Il n’est pourtant pas chargé seul ni du masculin, ni de ce qu’il y a d’humour dans le texte… Claude Degliame, dans une sérénité grave, en porte une part savoureuse. En toute liberté, elle prend possession du plateau, ne s’interdit pas de lire le texte : une façon d’observer une continuité entre écriture, lecture et jeu.  Ce compte-rendu pourrait faire croire qu’il s’agit de quelque chose de très abstrait.

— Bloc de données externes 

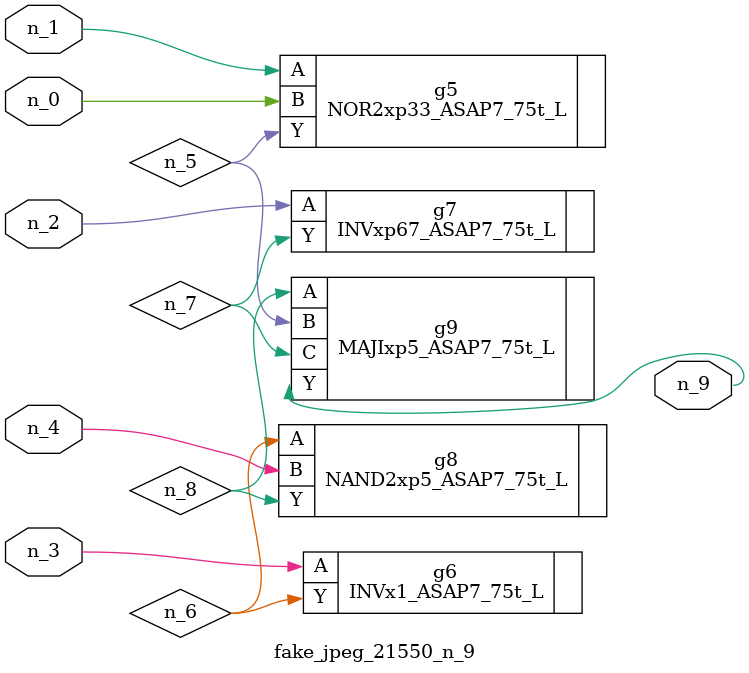
<source format=v>
module fake_jpeg_21550_n_9 (n_3, n_2, n_1, n_0, n_4, n_9);

input n_3;
input n_2;
input n_1;
input n_0;
input n_4;

output n_9;

wire n_8;
wire n_6;
wire n_5;
wire n_7;

NOR2xp33_ASAP7_75t_L g5 ( 
.A(n_1),
.B(n_0),
.Y(n_5)
);

INVx1_ASAP7_75t_L g6 ( 
.A(n_3),
.Y(n_6)
);

INVxp67_ASAP7_75t_L g7 ( 
.A(n_2),
.Y(n_7)
);

NAND2xp5_ASAP7_75t_L g8 ( 
.A(n_6),
.B(n_4),
.Y(n_8)
);

MAJIxp5_ASAP7_75t_L g9 ( 
.A(n_8),
.B(n_5),
.C(n_7),
.Y(n_9)
);


endmodule
</source>
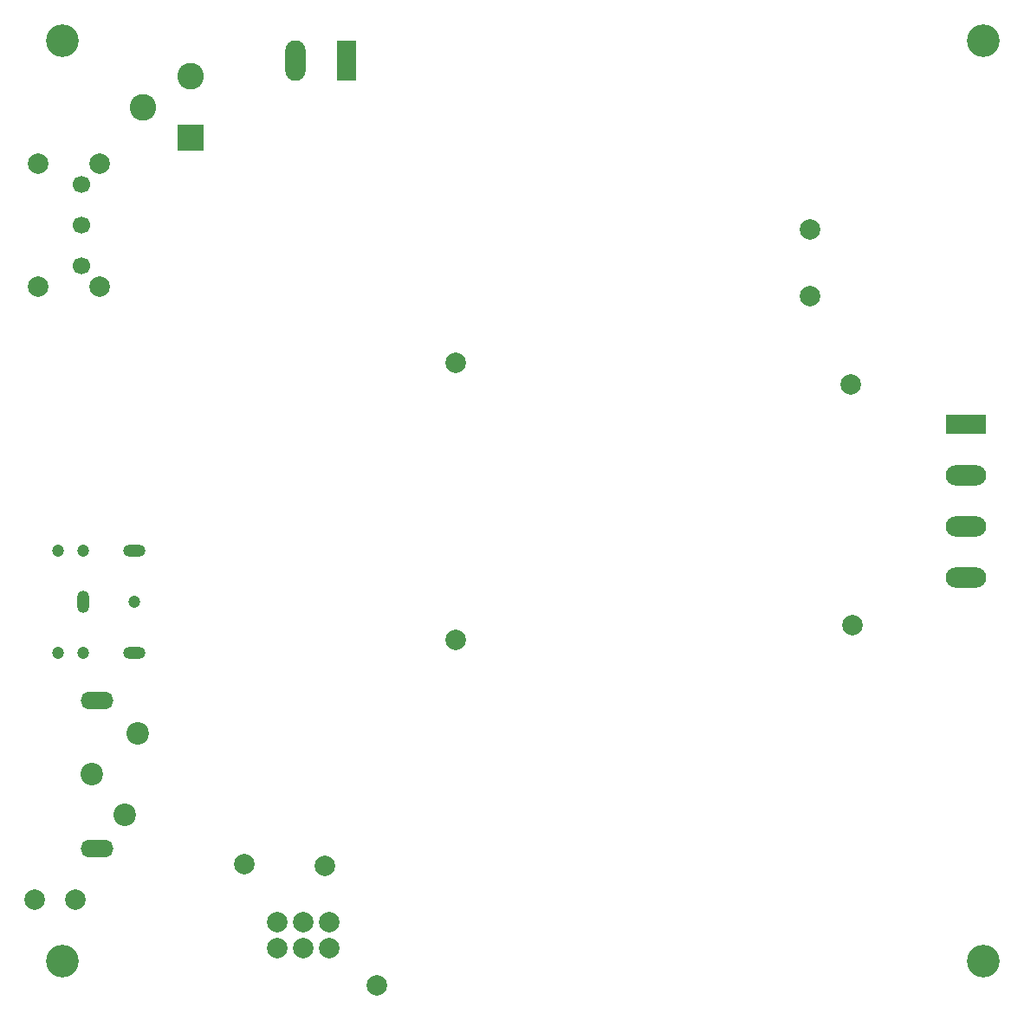
<source format=gbs>
%TF.GenerationSoftware,KiCad,Pcbnew,8.0.7*%
%TF.CreationDate,2025-01-07T23:02:54-05:00*%
%TF.ProjectId,Class AB Stereo Amp SMD,436c6173-7320-4414-9220-53746572656f,rev?*%
%TF.SameCoordinates,Original*%
%TF.FileFunction,Soldermask,Bot*%
%TF.FilePolarity,Negative*%
%FSLAX46Y46*%
G04 Gerber Fmt 4.6, Leading zero omitted, Abs format (unit mm)*
G04 Created by KiCad (PCBNEW 8.0.7) date 2025-01-07 23:02:54*
%MOMM*%
%LPD*%
G01*
G04 APERTURE LIST*
%ADD10R,2.600000X2.600000*%
%ADD11C,2.600000*%
%ADD12C,2.000000*%
%ADD13R,1.980000X3.960000*%
%ADD14O,1.980000X3.960000*%
%ADD15C,1.200000*%
%ADD16O,2.200000X1.200000*%
%ADD17O,1.200000X2.200000*%
%ADD18C,3.200000*%
%ADD19C,1.700000*%
%ADD20R,3.960000X1.980000*%
%ADD21O,3.960000X1.980000*%
%ADD22O,3.200000X1.700000*%
%ADD23C,2.200000*%
G04 APERTURE END LIST*
D10*
%TO.C,J2*%
X117500000Y-64500000D03*
D11*
X117500000Y-58500000D03*
X112800000Y-61500000D03*
%TD*%
D12*
%TO.C,TP6*%
X130600000Y-135700000D03*
%TD*%
%TO.C,TP4*%
X106250000Y-139000000D03*
%TD*%
%TO.C,TP9*%
X143400000Y-113600000D03*
%TD*%
%TO.C,TP8*%
X143400000Y-86500000D03*
%TD*%
%TO.C,RV1*%
X131000000Y-141250000D03*
X128500000Y-141250000D03*
X126000000Y-141250000D03*
X131000000Y-143750000D03*
X128500000Y-143750000D03*
X126000000Y-143750000D03*
%TD*%
D13*
%TO.C,J1*%
X132765000Y-57000000D03*
D14*
X127765000Y-57000000D03*
%TD*%
D15*
%TO.C,J3*%
X107000000Y-104850000D03*
X104500000Y-104850000D03*
X112000000Y-109850000D03*
X107000000Y-114850000D03*
X104500000Y-114850000D03*
D16*
X112000000Y-104850000D03*
D17*
X107000000Y-109850000D03*
D16*
X112000000Y-114850000D03*
%TD*%
D18*
%TO.C,H2*%
X195000000Y-55000000D03*
%TD*%
D12*
%TO.C,SW1*%
X108582500Y-67042500D03*
X102582500Y-67042500D03*
X108582500Y-79042500D03*
X102582500Y-79042500D03*
D19*
X106832500Y-69042500D03*
X106832500Y-73042500D03*
X106832500Y-77042500D03*
%TD*%
D20*
%TO.C,J4*%
X193250000Y-92500000D03*
D21*
X193250000Y-97500000D03*
X193250000Y-102500000D03*
X193250000Y-107500000D03*
%TD*%
D18*
%TO.C,H1*%
X105000000Y-55000000D03*
%TD*%
D12*
%TO.C,TP10*%
X182000000Y-88600000D03*
%TD*%
%TO.C,TP11*%
X182200000Y-112200000D03*
%TD*%
D18*
%TO.C,H3*%
X105000000Y-145000000D03*
%TD*%
D12*
%TO.C,TP5*%
X122750000Y-135500000D03*
%TD*%
%TO.C,TP1*%
X178000000Y-80000000D03*
%TD*%
%TO.C,TP7*%
X135700000Y-147400000D03*
%TD*%
D22*
%TO.C,J6*%
X108317500Y-134000000D03*
X108317500Y-119500000D03*
D23*
X112317500Y-122750000D03*
X111067500Y-130750000D03*
X107817500Y-126750000D03*
%TD*%
D18*
%TO.C,H4*%
X195000000Y-145000000D03*
%TD*%
D12*
%TO.C,TP2*%
X178000000Y-73500000D03*
%TD*%
%TO.C,TP3*%
X102250000Y-139000000D03*
%TD*%
M02*

</source>
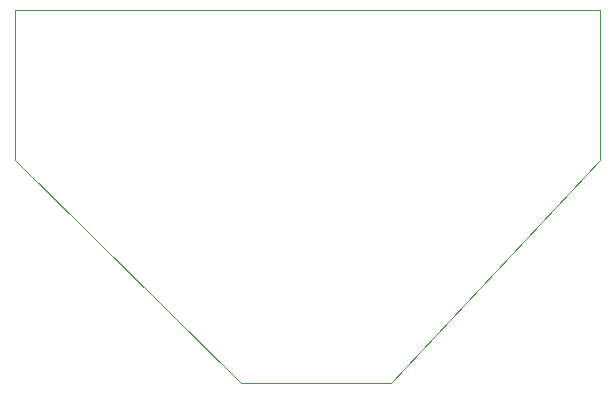
<source format=gbr>
G04 #@! TF.GenerationSoftware,KiCad,Pcbnew,(5.1.2)-2*
G04 #@! TF.CreationDate,2020-01-30T12:43:26+01:00*
G04 #@! TF.ProjectId,SteeringAngleSensor,53746565-7269-46e6-9741-6e676c655365,rev?*
G04 #@! TF.SameCoordinates,Original*
G04 #@! TF.FileFunction,Profile,NP*
%FSLAX45Y45*%
G04 Gerber Fmt 4.5, Leading zero omitted, Abs format (unit mm)*
G04 Created by KiCad (PCBNEW (5.1.2)-2) date 2020-01-30 12:43:26*
%MOMM*%
%LPD*%
G04 APERTURE LIST*
%ADD10C,0.050000*%
G04 APERTURE END LIST*
D10*
X11430000Y-9652000D02*
X11430000Y-8382000D01*
X13343000Y-11545000D02*
X11430000Y-9652000D01*
X14613000Y-11545000D02*
X13343000Y-11545000D01*
X16383000Y-9652000D02*
X14613000Y-11545000D01*
X16383000Y-8382000D02*
X16383000Y-9652000D01*
X11430000Y-8382000D02*
X16383000Y-8382000D01*
M02*

</source>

Non, le texte ne l’est pas. Tissé de sensations, souvenirs et sauts dans le temps il fourmille avec la brutalité de l’enfance, de vie et de vies. Le metteur en scène a monté la pièce de façon plus posée et de plus en plus concrète vers l’injonction finale : écris, écris, écris, même si c’est un gouffre d’exigence qui pousse au suicide… La réussite : cet appel et cette exigence n’ont rien de sombre ou négatif. C’est la vie même, l’excès de vie. Le spectacle, apparemment énigmatique, ne promet rien et donne beaucoup, avec une belle et dense simplicité. Et il gagne le défi contenu dans le titre et nous offre un sentiment de vie…

Christine Friedel

Théâtre de la Bastille, 76 rue de la Roquette, Paris (XI ème), jusqu’au 15 octobre. T. : 01 43 57 42 14.

Le texte est publié aux éditions Espaces 34, dans la collection Hors cadre.